Click here for the full article in Business Insider.

Related Opinions:  

David Cay Johnston, Aljazeera America 

“The draft agreement WikiLeaks released on June 19…is a model of secret law, blatant in its disregard for transparency, democratic process and history. Its opening page says the terms are to remain secret for five years after negotiations formally end or the proposed new rules take effect… 

…It is impossible to obey a law or know how it affects you when the law is secret. And that is what this agreement would be, a new rulebook for trade in services — principally banking, insurance and trusts… 

…If this is the first you have heard of this agreement, it is not surprising. Not one of the five big American newspapers — The New York Times, The Los Angeles Times, The Wall Street Journal, The Washington Post and USA Today — wrote a word about the document. Ditto the major TV networks. 

Why the secrecy? Why shut down the marketplace of ideas?” 

Click here for the full column. 

William K. Black, New Economic Perspectives 

“…TISA is awful for honest bankers. Effective financial regulators are the essential ‘cops on the beat.’ Only [they] have shown the ability to break the ‘Gresham’s’ dynamic (bad ethics drives good ethics out of the markets and professions) that fraudulent CEOs create. When we break that dynamic we make it possible for honest bankers to prevail. TISA is good for only one group – dishonest bank executives… 

…That brings us back to the reason the bank CEOs have demanded that TISA be ‘classified’ and kept from the public and even Congress. Indeed, the plan is to classify its provisions for five years after TISA is adopted… 

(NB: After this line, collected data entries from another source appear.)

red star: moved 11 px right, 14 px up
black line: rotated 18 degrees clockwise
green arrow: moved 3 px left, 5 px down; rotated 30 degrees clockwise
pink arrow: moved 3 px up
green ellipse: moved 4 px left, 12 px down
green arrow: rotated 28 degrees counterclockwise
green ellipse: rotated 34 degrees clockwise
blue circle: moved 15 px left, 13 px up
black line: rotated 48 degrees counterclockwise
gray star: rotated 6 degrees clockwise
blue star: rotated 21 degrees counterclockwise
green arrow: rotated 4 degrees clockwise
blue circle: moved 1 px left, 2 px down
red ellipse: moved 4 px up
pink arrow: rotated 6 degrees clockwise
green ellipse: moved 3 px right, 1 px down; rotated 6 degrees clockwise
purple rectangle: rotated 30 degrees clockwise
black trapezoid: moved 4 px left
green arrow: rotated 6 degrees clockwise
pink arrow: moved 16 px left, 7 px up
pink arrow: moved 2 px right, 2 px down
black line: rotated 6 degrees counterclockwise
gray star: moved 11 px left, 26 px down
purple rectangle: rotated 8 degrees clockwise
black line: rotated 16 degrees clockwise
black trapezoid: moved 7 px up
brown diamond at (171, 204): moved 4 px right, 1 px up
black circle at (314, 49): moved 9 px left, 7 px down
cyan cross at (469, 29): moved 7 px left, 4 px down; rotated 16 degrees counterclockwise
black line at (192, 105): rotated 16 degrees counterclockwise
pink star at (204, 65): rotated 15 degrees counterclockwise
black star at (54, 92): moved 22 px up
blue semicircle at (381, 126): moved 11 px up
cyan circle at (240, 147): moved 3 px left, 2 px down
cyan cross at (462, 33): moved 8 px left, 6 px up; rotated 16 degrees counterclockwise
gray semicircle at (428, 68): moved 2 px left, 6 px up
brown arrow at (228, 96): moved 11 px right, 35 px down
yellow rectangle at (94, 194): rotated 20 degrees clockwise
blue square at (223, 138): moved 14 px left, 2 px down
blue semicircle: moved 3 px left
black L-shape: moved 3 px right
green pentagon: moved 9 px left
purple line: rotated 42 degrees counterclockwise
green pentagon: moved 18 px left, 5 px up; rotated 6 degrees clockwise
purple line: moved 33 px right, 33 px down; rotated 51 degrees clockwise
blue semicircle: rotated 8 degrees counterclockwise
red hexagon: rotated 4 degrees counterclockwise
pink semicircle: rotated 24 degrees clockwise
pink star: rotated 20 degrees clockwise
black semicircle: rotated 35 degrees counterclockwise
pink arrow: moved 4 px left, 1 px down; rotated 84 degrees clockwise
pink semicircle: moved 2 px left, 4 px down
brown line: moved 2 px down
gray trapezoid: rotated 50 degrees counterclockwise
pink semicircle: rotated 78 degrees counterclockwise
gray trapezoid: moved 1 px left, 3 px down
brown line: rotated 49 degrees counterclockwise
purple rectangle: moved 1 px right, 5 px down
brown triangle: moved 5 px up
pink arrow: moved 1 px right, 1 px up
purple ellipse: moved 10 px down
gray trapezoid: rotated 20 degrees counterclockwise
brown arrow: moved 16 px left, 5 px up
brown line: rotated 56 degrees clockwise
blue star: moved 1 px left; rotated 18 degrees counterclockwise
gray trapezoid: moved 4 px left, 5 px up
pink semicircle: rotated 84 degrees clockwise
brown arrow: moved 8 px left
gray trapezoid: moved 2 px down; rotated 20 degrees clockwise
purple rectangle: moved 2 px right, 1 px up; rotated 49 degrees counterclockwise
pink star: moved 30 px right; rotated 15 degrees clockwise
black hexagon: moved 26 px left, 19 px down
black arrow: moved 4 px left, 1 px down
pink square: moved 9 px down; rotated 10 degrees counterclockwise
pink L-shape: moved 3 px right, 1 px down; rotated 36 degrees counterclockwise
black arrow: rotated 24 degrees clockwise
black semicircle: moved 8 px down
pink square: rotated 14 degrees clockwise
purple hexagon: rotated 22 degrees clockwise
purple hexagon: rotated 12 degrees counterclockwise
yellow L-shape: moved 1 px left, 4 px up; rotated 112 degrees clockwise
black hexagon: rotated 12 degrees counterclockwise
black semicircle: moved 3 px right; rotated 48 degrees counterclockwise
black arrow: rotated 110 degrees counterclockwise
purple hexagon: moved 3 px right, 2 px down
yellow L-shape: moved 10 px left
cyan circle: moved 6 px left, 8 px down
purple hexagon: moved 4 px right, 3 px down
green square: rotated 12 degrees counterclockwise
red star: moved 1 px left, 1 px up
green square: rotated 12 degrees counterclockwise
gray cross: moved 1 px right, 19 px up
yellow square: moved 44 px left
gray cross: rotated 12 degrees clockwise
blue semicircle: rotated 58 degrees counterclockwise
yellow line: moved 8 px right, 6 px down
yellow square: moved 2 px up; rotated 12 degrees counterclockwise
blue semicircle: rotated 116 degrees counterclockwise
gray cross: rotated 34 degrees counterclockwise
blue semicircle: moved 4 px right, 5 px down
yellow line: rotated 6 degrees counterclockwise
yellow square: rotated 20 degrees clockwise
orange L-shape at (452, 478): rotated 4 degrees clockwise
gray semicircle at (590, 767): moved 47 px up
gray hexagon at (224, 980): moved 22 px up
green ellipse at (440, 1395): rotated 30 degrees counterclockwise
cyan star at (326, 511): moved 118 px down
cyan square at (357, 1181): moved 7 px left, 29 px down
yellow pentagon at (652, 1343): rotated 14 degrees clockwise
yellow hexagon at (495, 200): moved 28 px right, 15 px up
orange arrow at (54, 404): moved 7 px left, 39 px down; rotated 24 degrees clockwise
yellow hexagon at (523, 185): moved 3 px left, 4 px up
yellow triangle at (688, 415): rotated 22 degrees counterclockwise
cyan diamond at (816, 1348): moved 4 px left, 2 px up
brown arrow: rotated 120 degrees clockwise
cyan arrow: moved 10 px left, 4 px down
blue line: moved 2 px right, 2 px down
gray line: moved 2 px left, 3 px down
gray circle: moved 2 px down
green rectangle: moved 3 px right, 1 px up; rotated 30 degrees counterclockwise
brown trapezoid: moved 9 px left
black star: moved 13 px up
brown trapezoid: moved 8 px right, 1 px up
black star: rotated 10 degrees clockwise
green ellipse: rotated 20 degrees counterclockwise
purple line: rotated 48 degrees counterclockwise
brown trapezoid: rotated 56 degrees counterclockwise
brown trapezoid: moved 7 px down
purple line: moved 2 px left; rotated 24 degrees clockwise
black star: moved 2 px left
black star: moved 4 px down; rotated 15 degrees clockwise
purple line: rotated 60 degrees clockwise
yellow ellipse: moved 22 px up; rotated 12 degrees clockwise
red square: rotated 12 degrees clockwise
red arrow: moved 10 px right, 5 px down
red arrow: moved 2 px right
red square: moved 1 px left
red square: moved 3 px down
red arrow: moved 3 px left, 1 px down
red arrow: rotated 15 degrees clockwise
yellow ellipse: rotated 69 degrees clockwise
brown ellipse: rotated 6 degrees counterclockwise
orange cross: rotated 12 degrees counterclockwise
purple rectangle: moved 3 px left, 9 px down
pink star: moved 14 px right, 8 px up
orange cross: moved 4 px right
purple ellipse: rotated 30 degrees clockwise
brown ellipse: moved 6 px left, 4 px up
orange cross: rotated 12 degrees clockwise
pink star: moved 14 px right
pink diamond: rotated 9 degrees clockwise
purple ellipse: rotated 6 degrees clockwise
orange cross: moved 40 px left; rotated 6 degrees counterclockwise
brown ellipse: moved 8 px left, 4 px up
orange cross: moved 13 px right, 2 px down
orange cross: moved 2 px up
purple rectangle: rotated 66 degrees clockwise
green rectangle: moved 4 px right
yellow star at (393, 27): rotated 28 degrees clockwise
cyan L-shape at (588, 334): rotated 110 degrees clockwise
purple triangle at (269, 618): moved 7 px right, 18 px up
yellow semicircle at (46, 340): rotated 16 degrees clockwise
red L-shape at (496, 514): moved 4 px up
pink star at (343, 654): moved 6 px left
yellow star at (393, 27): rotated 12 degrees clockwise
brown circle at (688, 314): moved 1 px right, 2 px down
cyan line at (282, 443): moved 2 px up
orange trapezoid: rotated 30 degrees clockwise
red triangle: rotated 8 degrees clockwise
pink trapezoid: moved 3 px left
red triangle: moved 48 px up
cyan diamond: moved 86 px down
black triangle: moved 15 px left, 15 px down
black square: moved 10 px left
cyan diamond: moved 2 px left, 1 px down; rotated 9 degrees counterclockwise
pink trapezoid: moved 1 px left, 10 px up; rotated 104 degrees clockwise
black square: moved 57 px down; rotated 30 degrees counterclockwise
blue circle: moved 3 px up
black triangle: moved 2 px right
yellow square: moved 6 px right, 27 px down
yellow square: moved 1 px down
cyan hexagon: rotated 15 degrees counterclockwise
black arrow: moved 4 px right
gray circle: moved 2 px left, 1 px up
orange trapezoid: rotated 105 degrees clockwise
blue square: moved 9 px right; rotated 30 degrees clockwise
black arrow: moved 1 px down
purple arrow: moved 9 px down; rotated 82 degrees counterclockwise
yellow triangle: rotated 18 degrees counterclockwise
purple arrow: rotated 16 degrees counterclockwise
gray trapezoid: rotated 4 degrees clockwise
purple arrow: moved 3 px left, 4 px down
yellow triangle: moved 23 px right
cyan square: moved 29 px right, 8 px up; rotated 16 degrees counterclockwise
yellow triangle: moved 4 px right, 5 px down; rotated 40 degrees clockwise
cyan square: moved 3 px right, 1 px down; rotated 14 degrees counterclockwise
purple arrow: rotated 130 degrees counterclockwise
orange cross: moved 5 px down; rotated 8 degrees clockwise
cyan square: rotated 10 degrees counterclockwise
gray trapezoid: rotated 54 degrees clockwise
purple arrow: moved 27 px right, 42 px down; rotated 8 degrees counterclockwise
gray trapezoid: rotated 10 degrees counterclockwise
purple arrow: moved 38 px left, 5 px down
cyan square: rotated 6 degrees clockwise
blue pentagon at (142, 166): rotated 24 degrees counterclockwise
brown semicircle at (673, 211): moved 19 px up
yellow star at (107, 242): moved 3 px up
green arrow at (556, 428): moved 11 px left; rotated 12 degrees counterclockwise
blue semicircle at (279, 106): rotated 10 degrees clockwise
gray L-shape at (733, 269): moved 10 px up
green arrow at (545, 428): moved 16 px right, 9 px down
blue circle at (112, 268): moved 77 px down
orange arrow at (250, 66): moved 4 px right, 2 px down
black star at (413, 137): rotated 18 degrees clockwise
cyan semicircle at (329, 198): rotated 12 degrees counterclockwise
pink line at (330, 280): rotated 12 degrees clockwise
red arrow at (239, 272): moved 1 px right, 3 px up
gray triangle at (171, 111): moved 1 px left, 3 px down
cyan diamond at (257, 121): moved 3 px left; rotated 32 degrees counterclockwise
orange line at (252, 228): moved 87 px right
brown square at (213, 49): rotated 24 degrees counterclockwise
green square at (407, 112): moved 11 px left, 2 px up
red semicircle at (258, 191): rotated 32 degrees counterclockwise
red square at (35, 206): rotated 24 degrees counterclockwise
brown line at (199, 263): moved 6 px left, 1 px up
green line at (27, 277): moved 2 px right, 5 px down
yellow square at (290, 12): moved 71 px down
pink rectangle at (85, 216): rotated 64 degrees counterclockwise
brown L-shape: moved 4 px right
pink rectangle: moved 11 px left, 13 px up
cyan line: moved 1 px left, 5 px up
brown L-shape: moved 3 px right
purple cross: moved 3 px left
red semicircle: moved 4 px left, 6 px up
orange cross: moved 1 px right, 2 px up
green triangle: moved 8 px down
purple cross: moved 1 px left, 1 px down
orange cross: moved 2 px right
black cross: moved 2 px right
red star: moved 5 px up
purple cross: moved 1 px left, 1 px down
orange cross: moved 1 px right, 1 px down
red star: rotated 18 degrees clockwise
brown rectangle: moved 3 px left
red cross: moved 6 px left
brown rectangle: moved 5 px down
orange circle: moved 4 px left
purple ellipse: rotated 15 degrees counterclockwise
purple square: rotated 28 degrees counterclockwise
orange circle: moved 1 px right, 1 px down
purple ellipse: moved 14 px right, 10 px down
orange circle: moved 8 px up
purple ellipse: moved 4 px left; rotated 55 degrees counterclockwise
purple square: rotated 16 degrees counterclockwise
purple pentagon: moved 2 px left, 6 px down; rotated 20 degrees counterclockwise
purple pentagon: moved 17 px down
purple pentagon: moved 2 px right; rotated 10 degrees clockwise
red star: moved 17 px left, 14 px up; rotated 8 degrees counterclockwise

…Ask yourself this question: why would the bankers and heads of state have demanded, and received, ‘classified’ treatment of a document that did not have any confidential information (there are no state secrets, no privacy issues, and nothing of proprietary value in the leaked TISA draft) [if it] made no meaningful restriction on regulation and supervision…? The demand for classified treatment makes it inescapable that the bankers and government officials involved in drafting TISA are trying to hide something they believe would outrage the public.”